If you use it with a coti slurry stone, my current opinion is that speed is not an issue for the home cook.
Arkies..yes. So, I do know what it means to be slow. I've asked an experienced sharpener of j.knives to
come by with one of his knifves to sharpen on the BBW. That way, I'll have more objectivity. 

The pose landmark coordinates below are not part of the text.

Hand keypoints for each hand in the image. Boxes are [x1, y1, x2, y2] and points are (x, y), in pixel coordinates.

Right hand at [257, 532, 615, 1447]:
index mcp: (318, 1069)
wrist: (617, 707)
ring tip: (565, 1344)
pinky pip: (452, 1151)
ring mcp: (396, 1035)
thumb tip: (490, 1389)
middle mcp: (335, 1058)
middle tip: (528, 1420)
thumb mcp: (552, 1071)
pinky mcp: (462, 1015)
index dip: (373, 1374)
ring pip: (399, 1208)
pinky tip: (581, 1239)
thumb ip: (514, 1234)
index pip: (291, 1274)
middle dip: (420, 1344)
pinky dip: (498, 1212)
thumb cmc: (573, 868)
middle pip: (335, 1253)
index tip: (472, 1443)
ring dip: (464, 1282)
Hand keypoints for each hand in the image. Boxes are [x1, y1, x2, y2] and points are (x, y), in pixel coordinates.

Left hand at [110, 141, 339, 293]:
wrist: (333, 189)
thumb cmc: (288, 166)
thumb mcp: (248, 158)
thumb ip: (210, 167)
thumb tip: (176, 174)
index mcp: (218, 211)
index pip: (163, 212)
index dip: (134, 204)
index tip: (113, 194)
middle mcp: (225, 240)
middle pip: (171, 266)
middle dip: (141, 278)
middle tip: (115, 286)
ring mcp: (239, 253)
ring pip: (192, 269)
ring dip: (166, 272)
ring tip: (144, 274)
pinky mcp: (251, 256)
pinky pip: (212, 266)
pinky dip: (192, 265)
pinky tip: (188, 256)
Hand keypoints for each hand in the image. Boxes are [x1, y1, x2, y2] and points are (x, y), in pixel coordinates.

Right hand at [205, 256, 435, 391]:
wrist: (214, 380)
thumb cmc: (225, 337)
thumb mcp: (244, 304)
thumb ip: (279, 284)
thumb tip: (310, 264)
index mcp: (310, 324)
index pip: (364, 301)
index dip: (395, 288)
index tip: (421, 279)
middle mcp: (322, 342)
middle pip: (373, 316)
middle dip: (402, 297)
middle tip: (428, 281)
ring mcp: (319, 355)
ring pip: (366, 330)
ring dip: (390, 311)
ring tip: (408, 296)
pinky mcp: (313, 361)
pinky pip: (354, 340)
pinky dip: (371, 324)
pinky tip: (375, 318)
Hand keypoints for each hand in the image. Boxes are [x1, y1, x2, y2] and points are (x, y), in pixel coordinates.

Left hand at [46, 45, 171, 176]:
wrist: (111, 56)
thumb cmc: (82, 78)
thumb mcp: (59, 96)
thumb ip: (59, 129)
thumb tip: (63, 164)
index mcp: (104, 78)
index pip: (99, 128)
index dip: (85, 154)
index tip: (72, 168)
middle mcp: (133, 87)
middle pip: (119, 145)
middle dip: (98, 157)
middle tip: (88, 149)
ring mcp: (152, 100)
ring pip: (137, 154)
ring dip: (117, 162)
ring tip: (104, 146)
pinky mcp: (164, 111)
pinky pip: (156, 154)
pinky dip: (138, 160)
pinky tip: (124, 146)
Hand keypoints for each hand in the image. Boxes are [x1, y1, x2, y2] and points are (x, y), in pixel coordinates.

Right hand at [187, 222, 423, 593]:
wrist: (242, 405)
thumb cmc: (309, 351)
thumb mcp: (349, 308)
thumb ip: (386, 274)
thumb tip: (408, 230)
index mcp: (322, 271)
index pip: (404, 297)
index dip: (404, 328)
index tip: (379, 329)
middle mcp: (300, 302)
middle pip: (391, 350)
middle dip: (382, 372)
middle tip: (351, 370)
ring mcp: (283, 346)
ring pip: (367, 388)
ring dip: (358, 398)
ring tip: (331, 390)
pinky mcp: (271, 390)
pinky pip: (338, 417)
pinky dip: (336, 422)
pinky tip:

Since I'm backing it up with some really nice synthetics, it is possible that I am not taking the edge to a higher
level, though I have corresonded with a razor sharpener who also uses it on his knives. He raves about the stone,
though he too prefers to the coticule because of its cutting ability...yet, still believes that he can do it all on the BBW
after a low grit. One never knows quite how to grasp reports of another. But, I have that itch for a natural stone that
works. The jury is still out. The other factor is that a nat can be dud. My arkies were. I have enough good edges...not a lot,
just enough, to make that claim. 

And, every kind of stone may do better with subtle differences in strategies. Hence, I'm hoping that someone can share such here.:scratchhead:


----------



## chinacats (Dec 29, 2014)

If you have an itch for a natural stone that works I should introduce you to Maxim!


----------



## riba (Dec 30, 2014)

I didn't (yet) play much with my bbw. Here is a picture of my small coticules. the bbw is much slower (and muddier). I really like the edge I get from the coticules, sharp and still a bit toothy. they are pretty quick too. I prefer it to my rika 5K.
I dont have enough experience yet with jnats to compare them (got a hard aoto and razor shoubi. ohira is coming soon).


----------



## wphill (Dec 30, 2014)

Riba,
My bbw gets muddy IF I sand it when first flattening, and with the coti slurry stone. But, not so
much with soapy water. Fingers crossed...there are little yellow specs in my BBW...i wonder/hope
that it is coti mixed in.??? Picture can be seen in the another thread...regarding a nakiri..how thin is thin.
Where's your picture? How big of a coti would I need for j.knives?


----------



## riba (Dec 31, 2014)

I use a rather small coti, see https://flic.kr/p/qkcseH
(Nakiri is 18cm)

Bigger is easier of course but it works rather well for me.


----------